• **YOUR OBJECTIVE**:
Which company does the UMaine news page below name as the builder of the wind and wave facility?

Former Mechanical Engineering Professor John Lyman Passes Away

Wednesday, November 12th, 2014

John Robert Lyman, a mechanical engineering professor who taught at the University of Maine from 1948–1991, passed away Oct. 31, 2014. His obituary is online.

Wind and Wave Facility Featured in Engineering News-Record Article

Thursday, November 6th, 2014

Engineering News-Record reported on the new wind and wave laboratory being built at the University of Maine. During the summer of 2014, UMaine broke ground for an $8 million facility that will house W² — the world’s first wind and wave lab to feature a rotating open-jet wind tunnel above a 100-foot-long by 30-foot-wide by 15-foot-deep wave basin. The facility, which is an expansion of the UMaine Advanced Structures and Composites Center and is being constructed by Cianbro Corp., will be used to create waves and wind from different directions converging at a point and creating a storm. A beach at one end of the wave basin will enable coastal engineers to study erosion, seawalls, breakwaters, and the impact of sea-level rise on communities. “It will allow us to build a model of a city and apply seven potentially new environments to evaluate the effects of sea-level rise,” said Habib Dagher, director of the UMaine Composites Center.

• **EXTRACTED RECORDS**:

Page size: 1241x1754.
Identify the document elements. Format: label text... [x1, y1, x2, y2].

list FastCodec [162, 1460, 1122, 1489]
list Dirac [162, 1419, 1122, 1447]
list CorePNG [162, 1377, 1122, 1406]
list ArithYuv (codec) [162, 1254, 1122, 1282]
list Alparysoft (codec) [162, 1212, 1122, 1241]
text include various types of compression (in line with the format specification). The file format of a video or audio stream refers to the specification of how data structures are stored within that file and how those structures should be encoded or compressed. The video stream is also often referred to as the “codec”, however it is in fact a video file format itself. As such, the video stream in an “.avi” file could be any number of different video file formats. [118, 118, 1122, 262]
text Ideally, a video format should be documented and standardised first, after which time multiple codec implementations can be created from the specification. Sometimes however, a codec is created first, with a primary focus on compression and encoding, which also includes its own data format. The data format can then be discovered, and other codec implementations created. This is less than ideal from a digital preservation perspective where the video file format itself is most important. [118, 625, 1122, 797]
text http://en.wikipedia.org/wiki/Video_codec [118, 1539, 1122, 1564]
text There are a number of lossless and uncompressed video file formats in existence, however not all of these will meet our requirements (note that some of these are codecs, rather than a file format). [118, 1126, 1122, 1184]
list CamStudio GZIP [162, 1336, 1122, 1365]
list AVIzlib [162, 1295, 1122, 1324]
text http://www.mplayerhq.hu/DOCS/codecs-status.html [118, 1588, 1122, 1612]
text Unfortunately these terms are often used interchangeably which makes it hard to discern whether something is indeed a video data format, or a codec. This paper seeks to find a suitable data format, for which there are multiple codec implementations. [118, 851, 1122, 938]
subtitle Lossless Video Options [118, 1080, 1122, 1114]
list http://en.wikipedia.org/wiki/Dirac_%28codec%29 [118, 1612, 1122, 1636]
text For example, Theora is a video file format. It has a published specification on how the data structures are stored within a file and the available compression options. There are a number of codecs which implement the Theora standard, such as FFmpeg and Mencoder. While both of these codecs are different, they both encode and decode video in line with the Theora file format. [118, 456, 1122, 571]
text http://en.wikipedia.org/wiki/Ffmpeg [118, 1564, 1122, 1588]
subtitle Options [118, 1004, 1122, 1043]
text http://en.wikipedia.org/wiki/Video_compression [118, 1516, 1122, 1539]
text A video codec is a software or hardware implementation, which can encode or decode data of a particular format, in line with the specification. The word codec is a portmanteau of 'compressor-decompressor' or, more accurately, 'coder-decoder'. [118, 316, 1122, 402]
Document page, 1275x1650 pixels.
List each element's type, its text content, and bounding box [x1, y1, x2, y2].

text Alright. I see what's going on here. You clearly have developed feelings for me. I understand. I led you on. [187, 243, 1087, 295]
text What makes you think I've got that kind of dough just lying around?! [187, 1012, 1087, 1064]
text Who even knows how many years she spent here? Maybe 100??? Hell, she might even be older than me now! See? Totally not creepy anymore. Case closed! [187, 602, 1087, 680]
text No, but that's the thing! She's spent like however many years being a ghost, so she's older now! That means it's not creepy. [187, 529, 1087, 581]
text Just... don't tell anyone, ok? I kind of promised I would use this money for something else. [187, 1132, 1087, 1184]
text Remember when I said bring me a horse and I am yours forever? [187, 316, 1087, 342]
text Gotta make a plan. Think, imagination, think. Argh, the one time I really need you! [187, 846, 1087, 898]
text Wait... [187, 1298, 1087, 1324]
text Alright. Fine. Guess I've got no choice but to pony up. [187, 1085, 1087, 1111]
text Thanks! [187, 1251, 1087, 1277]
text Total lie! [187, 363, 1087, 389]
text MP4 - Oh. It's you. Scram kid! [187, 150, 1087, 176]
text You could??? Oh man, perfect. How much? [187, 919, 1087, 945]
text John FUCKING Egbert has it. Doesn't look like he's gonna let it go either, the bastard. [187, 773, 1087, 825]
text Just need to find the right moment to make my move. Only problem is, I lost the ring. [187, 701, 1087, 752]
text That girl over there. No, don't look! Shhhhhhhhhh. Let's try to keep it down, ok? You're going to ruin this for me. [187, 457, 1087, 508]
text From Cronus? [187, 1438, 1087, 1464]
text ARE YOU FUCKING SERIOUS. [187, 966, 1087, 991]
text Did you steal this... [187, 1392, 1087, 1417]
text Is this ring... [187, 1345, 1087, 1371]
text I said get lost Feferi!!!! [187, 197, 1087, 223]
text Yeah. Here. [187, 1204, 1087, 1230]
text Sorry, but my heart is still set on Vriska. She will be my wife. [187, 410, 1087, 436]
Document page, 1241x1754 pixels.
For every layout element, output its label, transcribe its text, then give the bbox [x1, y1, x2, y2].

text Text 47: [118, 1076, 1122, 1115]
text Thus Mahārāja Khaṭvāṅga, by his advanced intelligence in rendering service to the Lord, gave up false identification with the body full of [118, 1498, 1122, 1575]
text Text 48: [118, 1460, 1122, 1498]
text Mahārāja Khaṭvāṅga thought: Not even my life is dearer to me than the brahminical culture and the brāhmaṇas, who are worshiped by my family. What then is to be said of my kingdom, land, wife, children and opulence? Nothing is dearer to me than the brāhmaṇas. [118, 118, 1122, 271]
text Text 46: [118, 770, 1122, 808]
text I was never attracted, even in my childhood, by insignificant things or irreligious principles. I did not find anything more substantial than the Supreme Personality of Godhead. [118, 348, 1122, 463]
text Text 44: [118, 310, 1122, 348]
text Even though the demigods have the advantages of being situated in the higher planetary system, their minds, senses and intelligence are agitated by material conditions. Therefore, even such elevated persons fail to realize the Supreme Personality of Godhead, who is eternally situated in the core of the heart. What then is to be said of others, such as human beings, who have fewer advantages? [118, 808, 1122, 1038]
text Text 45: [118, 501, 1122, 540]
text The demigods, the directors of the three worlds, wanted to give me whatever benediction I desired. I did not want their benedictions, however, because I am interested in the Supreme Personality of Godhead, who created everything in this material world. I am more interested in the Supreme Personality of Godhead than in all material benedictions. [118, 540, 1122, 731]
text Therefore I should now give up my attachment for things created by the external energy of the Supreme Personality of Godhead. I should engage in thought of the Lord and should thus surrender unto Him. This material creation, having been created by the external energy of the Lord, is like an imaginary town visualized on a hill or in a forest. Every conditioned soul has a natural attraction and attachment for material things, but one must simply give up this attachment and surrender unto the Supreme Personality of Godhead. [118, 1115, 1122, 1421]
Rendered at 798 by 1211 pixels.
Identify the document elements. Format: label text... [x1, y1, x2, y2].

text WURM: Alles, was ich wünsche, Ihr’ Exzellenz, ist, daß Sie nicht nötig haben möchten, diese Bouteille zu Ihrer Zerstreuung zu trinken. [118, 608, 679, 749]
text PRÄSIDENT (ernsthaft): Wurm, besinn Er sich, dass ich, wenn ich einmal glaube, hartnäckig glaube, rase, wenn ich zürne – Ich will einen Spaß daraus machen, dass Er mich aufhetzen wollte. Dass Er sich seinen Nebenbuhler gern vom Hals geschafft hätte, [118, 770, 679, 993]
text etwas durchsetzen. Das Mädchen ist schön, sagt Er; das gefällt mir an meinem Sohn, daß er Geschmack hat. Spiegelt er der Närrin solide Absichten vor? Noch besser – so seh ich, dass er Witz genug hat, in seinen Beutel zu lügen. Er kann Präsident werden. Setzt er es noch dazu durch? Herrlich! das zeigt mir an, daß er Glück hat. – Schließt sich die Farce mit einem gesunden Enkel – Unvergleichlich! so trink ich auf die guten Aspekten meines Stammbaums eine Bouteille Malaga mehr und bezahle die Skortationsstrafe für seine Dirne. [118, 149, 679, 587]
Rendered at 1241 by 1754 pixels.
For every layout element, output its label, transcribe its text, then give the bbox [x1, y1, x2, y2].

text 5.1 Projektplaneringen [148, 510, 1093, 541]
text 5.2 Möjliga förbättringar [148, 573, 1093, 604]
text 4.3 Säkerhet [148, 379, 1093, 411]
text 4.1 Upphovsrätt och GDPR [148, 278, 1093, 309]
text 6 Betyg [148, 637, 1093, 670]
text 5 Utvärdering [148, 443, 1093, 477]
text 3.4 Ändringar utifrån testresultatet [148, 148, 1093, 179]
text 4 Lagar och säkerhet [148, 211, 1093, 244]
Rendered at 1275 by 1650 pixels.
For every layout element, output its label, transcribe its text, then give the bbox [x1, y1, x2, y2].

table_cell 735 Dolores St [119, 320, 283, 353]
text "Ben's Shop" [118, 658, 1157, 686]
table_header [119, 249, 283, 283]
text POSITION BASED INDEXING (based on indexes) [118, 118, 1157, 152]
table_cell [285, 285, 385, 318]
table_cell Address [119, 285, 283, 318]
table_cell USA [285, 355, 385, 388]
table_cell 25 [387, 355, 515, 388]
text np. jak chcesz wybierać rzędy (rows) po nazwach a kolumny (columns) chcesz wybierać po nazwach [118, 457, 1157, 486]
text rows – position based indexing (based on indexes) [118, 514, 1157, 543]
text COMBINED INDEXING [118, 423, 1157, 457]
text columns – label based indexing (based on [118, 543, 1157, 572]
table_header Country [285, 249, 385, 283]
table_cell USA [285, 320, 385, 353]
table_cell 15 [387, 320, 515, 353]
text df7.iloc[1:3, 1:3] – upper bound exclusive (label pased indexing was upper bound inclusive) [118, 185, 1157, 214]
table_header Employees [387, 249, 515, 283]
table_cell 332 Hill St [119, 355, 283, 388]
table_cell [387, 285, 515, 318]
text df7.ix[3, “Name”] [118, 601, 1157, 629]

• **RESPONSE AREA**:
Cianbro Corp.